Task requirements
Make an exact copy of every entry below, with the pictures left out.

Entries shown

- Opening Delimiter -

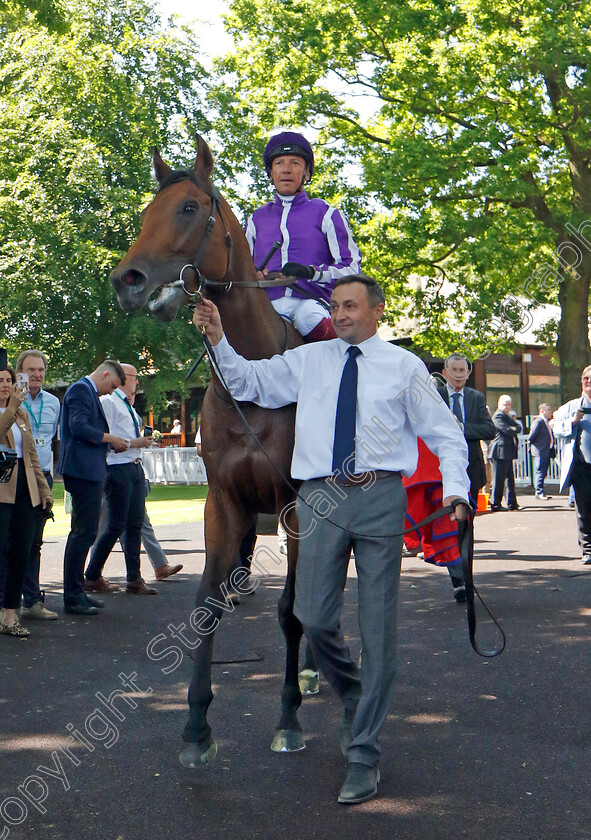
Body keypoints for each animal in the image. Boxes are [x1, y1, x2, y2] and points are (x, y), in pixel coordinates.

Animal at [109, 136, 310, 768]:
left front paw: (288, 718)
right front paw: (196, 726)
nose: (127, 280)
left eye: (190, 208)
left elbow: (291, 609)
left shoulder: (296, 507)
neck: (258, 379)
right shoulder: (223, 501)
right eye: (146, 212)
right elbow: (204, 607)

- Closing Delimiter -

Response to this task
Body keypoints for each animal in the image. Boxes are [x1, y1, x2, y2] and points are (x, y), in pixel coordinates.

Animal at [109, 136, 310, 768]:
left front paw: (288, 718)
right front paw: (196, 726)
nose: (127, 280)
left eye: (190, 208)
left elbow: (291, 609)
left shoulder: (296, 507)
neck: (258, 379)
right shoulder: (223, 501)
right eye: (146, 212)
right elbow: (204, 607)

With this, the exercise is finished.